I guess it's ok that I was giggling madly at 'moppets' since everyone else seems to have already made the jokes that went running rampantly thru my brain ;)

[identity profile] helenish.livejournal.com 2005-08-10 03:45 pm (UTC)(link)
Let me point out that I have been following the Saga of the Cell Phone account with some interest, which is - I mean, not that you are an uninteresting writer or anything - but it's definitely a testament to my problems with getting absorbed in the minutae of others' lives.

Also, let me just say that "oh, those MOPPETS!" is about the greatest way to express irritation in a work setting ever.

[identity profile] sebastienne.livejournal.com 2005-08-10 05:07 pm (UTC)(link)
it probably was "muppet". it's very popular essex slang for referring to anyone who's been a bit of an idiot. it hadn't occured to me before just now that it is, in fact, regional, and i've never heard anyone from another county use it.

[identity profile] corvidae9.livejournal.com 2005-08-10 07:04 pm (UTC)(link)
I plan to fix that.
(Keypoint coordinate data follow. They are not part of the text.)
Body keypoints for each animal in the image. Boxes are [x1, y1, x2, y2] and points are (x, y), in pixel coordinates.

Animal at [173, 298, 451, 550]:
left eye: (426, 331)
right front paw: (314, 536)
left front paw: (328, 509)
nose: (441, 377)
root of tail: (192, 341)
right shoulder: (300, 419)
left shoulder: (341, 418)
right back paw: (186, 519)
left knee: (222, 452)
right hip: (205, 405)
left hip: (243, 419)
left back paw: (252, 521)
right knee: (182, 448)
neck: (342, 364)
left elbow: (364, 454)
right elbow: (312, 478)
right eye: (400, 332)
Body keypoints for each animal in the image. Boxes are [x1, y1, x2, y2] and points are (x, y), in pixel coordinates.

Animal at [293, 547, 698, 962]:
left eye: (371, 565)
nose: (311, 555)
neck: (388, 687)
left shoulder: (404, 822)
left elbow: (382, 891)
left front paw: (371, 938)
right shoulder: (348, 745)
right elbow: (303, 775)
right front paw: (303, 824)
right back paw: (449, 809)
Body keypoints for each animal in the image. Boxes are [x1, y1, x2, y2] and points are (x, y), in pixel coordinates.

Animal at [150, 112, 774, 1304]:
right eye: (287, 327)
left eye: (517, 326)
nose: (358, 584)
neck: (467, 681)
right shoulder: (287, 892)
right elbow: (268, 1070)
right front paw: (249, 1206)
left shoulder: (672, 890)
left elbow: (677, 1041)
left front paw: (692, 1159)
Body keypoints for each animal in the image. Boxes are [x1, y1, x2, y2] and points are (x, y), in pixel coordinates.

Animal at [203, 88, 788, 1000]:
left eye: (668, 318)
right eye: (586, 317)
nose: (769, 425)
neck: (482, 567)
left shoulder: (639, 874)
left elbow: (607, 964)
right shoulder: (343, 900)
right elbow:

I'd like to start calling people 'muppets', I think.

[identity profile] orange852.livejournal.com 2005-08-10 05:11 pm (UTC)(link)
So. It's not fixed yet, but by this time tomorrow, one hopes, my worries will be over.

I would definitely retest regularly.

Missing digit? In telephony, it pretty much is the source of all problems, or at least a major contributing factor.

[identity profile] darthfox.livejournal.com 2005-08-10 05:19 pm (UTC)(link)
but not from the -- you know, come to think of it, why on earth isn't my account number the same as my mobile phone number?

[beats. head. against. desk.]

[identity profile] sowilo.livejournal.com 2005-08-10 06:04 pm (UTC)(link)
Because that makes far too much sense.

[identity profile] impyvixen.livejournal.com 2005-08-10 06:37 pm (UTC)(link)
But what if you wanted to keep your account with said phone company but change numbers for some reason? That way you wouldn't have to close out your account and open a new one. So by assigning a random account number, they're actually personalizing who you are as opposed to thinking you might be someone else who previously had the number you have. And then you can do whatever you want with your phone number.

Did that even make sense?

[identity profile] impyvixen.livejournal.com 2005-08-11 02:21 pm (UTC)(link)
And today, there's an article on cnn.com about the new version of the OED... and it specifically mentions "muppet."

They also said there were now 350 ways of insulting someone -- from "chucklehead" to "muppet" -- ten times more than there were complimentary expressions, while there were 50 words for good-looking women, there were only about 20 for men.